How is my overseas income documented if my employer does not issue a W-2?

Your employer should be able to give you a statement of the salary and taxable benefits you have received for the year. Otherwise you must document your salary and benefits from your contract documents, bank deposits, or other similar evidence.

What do I do if my employer overseas is a US company?

It may be possible to claim certain credits (Foreign Tax Credit) and exclusions (Foreign Earned Income Exclusion, Foreign Housing Exclusion) depending on your individual tax situation. All US taxpayers are required to file a tax return reporting their worldwide income annually, regardless of location or source of the income. Qualifying for such credits or exclusions will normally substantially reduce or eliminate any US tax liability.

What if I am self-employed?

Self-employment income is still reported on a US Form 1040 Schedule C; however depending on the country in which you live you may be subject to local (foreign) social security and may not be able to participate in the US Social Security system by paying self-employment tax. A listing of countries with Social Security Totalization Agreements is available at our Social Security Fact sheet. If there is no Social Security Totalization agreement you must pay US self-employment tax on net income from self-employment.

What if I have not filed a return in many years?

While US taxpayers are normally required to file returns annually, the IRS has a forgiveness program that allows a taxpayer to file the previous three years of returns and pay any tax due. This returns the taxpayer to a favorable status with the IRS.

How do I qualify for the Foreign Earned Income Exclusion?

General guidelines regarding the foreign earned income exclusion can be found in IRS Publication 54.

What does earned income include?

Income that must be reported, even if eligible for the Foreign Earned Income Exclusion, includes salary and wages as well as commissions, bonuses, professional fees, and tips; the fair market value of lodging if provided in kind or the amount of any housing allowance (with some exceptions for assignment to isolated areas); use of a car provided by your employer or a car allowance if paid in cash; cost of living allowances; overseas differentials; family separation allowances; tuition for dependents at overseas/private schools; and home leave allowances.

What is the Foreign Tax Credit?

A foreign tax credit is a credit that may be claimed against US tax owed if you paid income tax to a foreign government on income earned overseas. You may elect to claim a foreign tax credit in addition to the foreign earned income exclusion and the foreign housing exclusion if you income exceeds these limits; or you may elect to claim a foreign tax credit in place of the foreign earned income and foreign housing exclusions. It is important to consider the consequences of the selection made, and if you subsequently change your method you are generally restricted from changing back for a period of five years.

Do I need to report money I have in a foreign bank or financial account?

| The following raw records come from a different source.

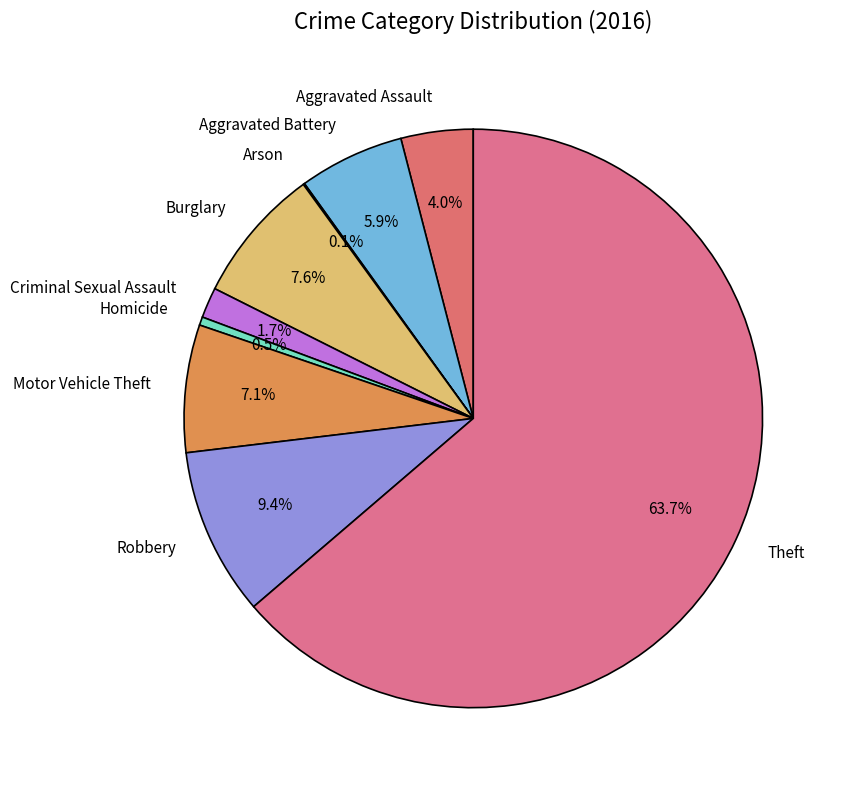

True or false: Aggravated Battery accounts for 1% of the total.

False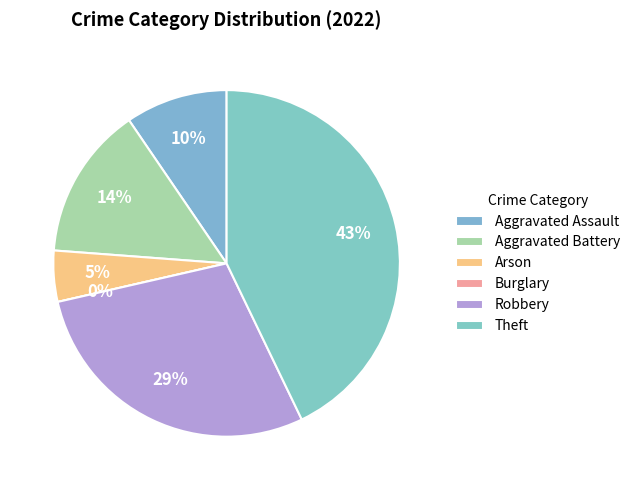

How many slices are in this pie chart?

6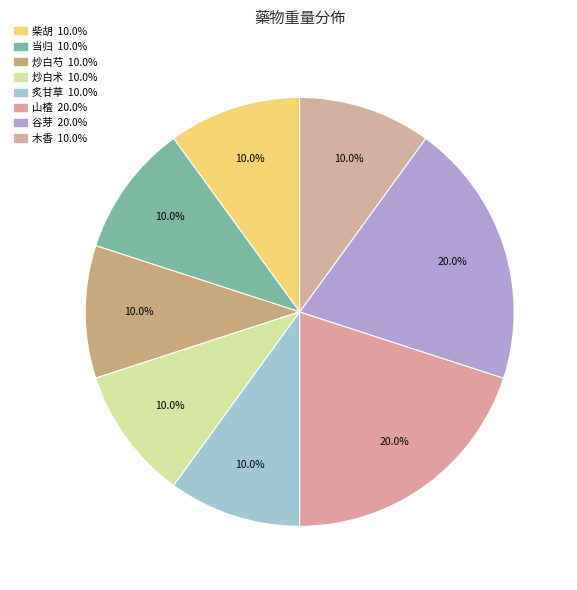

What is the total percentage of 炒白术 and 谷芽?

30.0%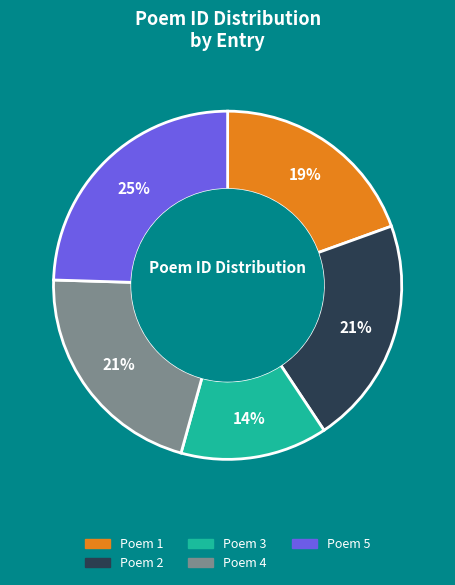

To the nearest percent, what portion does Poem 2 represent?

21%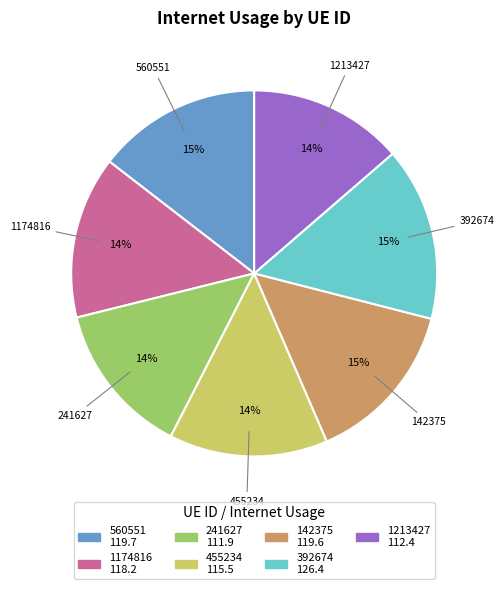

To the nearest percent, what is the average slice percentage?

14%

While reporting of foreign investments is not part of the Internal Revenue Code, it is a US Treasury Department requirement if the combined value of your foreign investments at any time during the year exceeds $10,000. Investments include foreign bank accounts; foreign trusts; overseas investment accounts; and foreign retirement accounts if there is a guaranteed payment from the account and if the investor exercises any level of control over the investment. The report is done using form 114 (also know as the FBAR). Instructions for completing the form and the form itself can be downloaded at the IRS website, www.irs.gov.